Patrick Macnee once said, "The Avengers is a show about a man in a bowler hat and a woman who throws men over her shoulders." That sums the program up as well as anything, for The Avengers is a show that leaves much to the viewer's imagination. That capacity to "leave well enough alone" accounts for much of the program's continuing popularity over a period of more than 30 years. When The Avengers arrived on U.S. television, it was one of a tiny handful of programs that treated the viewer with intelligence. The program assumed that we had the ability to understand subtle jokes, to appreciate fast-paced and very stylish filming, and could identify with characters whose lives weren't lined out by thick magic markers making arrows and circles and diagrams for the viewing public.

The Avengers focuses on the adventures of secret agent John Steed and the succession of talented amateurs he recruits to help him solve a series of unique and off-kilter crimes and plots against the state. As the specially-filmed opening credits to introduce the U.S. run of the b&w Rigg series stated: "Extraordinary crimes against the people...and the state... must be avenged by agents extraordinary..." When the show was at its very best (which to me is the b&w Rigg season), the villains may have hatched plots that touched on the ludicrous, but they were always worthy foes for Steed, dangerous madmen who had to be taken seriously.

Supplied information -
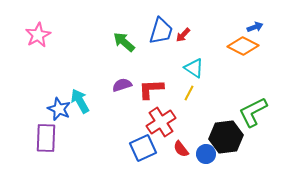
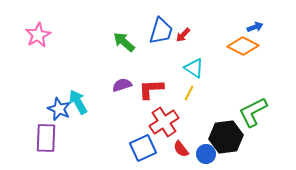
cyan arrow: moved 2 px left, 1 px down
red cross: moved 3 px right
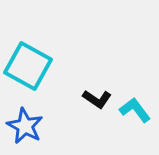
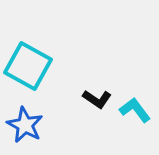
blue star: moved 1 px up
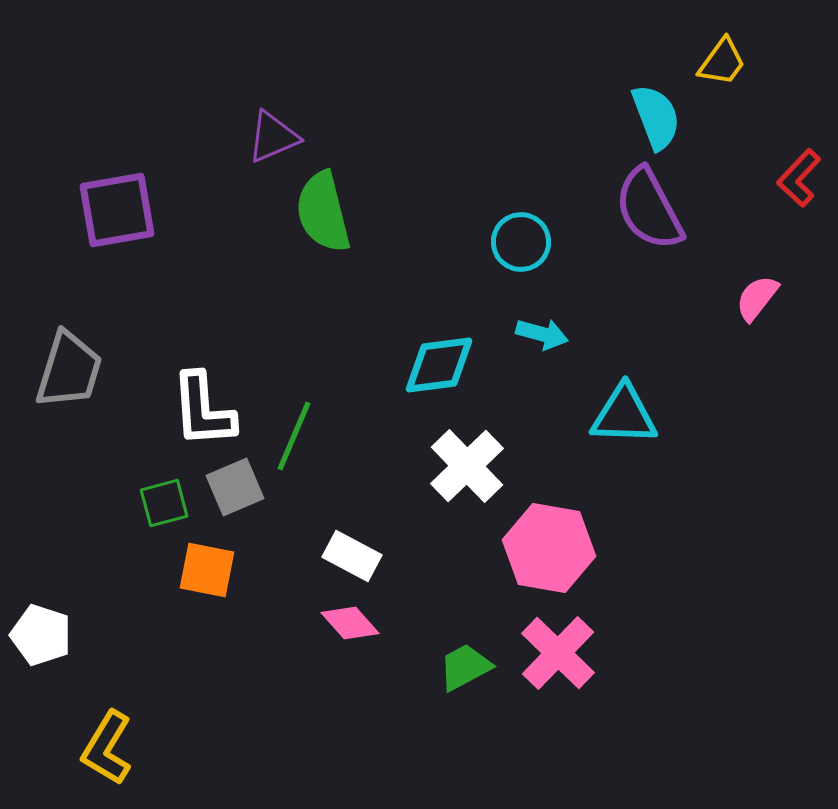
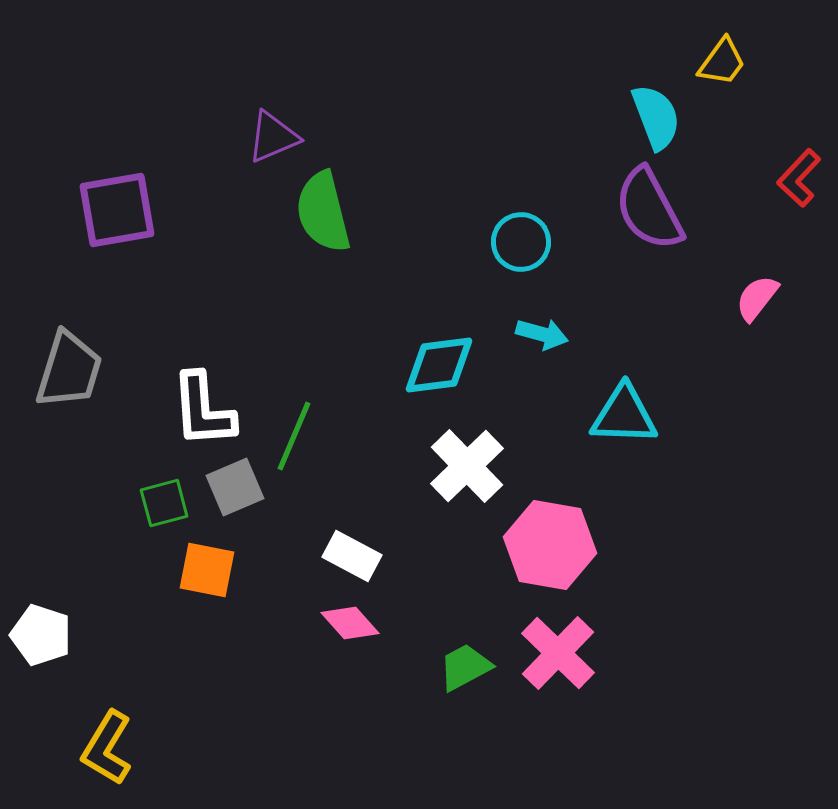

Requirement -
Above, the piece on The Avengers names abilities the program assumed its viewers had. List all of them.

Task response -
- The ability to understand subtle jokes
- The ability to appreciate fast-paced and very stylish filming
- The ability to identify with characters whose lives weren't lined out by thick magic markers making arrows and circles and diagrams for the viewing public